START TEXT PROVIDED
On a recent trip to Nova Scotia, my husband and I visited Cape Breton Island. We used Sydney as our hub. From there, we took day trips to Louisbourg (spectacular), a Highland village, the Marconi Museum (unfortunately closed for the season), and the Alexander Graham Bell National Historic Site. Of course, we all remember Bell as the inventor of the telephone, but he explored much more than telephony. Within the museum are displays of Melville Bell’s (A. G. Bell’s father) Visible Speech system for teaching the deaf how to enunciate, there are also displays of the myriad of inventions and experimental objects. One can find hundreds of thousands of copies of notes and letters written by Bell and those nearest him—the originals are housed in the Library of Congress in the United States. I was so impressed by the breadth of Bell’s interests, that I purchased a biography of the great inventor:
Gray, C. (2006). Reluctant genius: The passionate life and inventive mind of Alexander Graham Bell. Toronto, ON: HarperCollins Ltd.
Naturally, Reluctant Genius recounts Bell’s life from his time as a young boy back in Edinburgh when he was encouraged to construct a model of the human speech mechanism and when he “taught” the family dog to speak a real sentence. The book traces his family’s move to London and the deaths of his brothers from tuberculosis. The Bell family had decided to move to Canada because of Alec’s bout with tuberculosis. Having visited previously, Melville believed the clean air would help his last remaining son to overcome the deadly illness. They moved to Brantford, Ontario.
From Ontario, Melville travelled to various places in the United States to promote Visible Speech. He later sent Alec to teach Visible Speech in a special school for the deaf in Boston. Alec settled into Boston to teach at the school for the deaf by day, and work on his inventions by night. He was interested in the telegraph and was certain that one should be able to transmit more than one signal at a time. Others such as Thomas Edison and Elisha Grey were also working on multiplexing. One summer, on his way back to Ontario, someone gave him some parts of a human ear. Alec attempted to construct an apparatus to help the deaf see the sound of words. He called it an “ear phonautograph” (p. 72). “He was struck by the way that sound vibrations acting on a tiny membrane could move relatively heavy bones. Melville’s terse diary entry for July 26, 1874 read, ‘Electric Speech (?)’” (p. 73). It was Alec’s keen understanding of how people make sounds and how the ear reacts to sound that led him to believe it would be possible to develop an instrument in which one could speak (receiver), and in doing so, through vibrations create “undulating electrical currents” that, in turn, could be send along a telegraph wire. At the other end of the wire, the current would flow through and electromagnet and cause a membrane to vibrate. The listener’s ear would also vibrate at the same rate as the undulating currents created by the speaker (p. 74). The listener could, then, hear the words.
On his return to Boston, again teaching by day and experimenting by night, he became convinced that it would be possible to actually create a “telephone.” It was in Boston where he met Gardiner Hubbard, a fairly wealthy businessman whose daughter, deaf in early childhood due to Scarlet Fever, was taking private lessons in elocution and Visible Speech. (Alec subsequently he fell in love with Mabel. According to the biography, Alec did not merely fall in love, but became consumed with passion for the young 17 year old. It was to become a very happy marriage and life-long partnership.)
END TEXT PROVIDED
START GIVEN ENTRIES
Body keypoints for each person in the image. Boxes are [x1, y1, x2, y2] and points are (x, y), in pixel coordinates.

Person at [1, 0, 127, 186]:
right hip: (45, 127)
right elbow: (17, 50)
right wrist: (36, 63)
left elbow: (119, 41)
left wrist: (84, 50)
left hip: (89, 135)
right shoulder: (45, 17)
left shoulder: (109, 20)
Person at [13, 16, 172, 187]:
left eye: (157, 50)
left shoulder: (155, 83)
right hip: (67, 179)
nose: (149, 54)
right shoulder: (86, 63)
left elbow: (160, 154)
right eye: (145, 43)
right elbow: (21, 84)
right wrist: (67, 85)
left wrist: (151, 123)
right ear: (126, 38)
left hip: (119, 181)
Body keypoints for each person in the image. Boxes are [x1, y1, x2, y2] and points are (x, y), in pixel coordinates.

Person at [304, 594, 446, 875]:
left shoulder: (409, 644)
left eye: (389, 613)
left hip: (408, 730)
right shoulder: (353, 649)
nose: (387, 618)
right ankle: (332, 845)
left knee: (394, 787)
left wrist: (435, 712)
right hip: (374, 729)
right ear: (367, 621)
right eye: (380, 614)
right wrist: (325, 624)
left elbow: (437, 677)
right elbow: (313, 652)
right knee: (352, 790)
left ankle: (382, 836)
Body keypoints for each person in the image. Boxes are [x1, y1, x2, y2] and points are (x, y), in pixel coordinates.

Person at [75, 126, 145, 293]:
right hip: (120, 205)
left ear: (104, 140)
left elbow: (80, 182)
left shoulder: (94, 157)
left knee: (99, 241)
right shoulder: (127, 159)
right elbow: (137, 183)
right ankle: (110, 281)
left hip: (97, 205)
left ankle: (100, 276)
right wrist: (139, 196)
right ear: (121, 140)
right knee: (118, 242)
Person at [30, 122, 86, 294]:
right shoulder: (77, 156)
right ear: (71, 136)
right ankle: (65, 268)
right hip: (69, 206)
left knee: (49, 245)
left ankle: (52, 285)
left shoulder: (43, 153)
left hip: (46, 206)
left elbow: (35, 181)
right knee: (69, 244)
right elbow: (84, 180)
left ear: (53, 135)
END GIVEN ENTRIES
◆ **TASK TO COMPLETE**
In the text about Alexander Graham Bell, which town did the Bell family move to in Canada?

◆ **SOLUTION FOR THIS TASK**
Brantford, Ontario.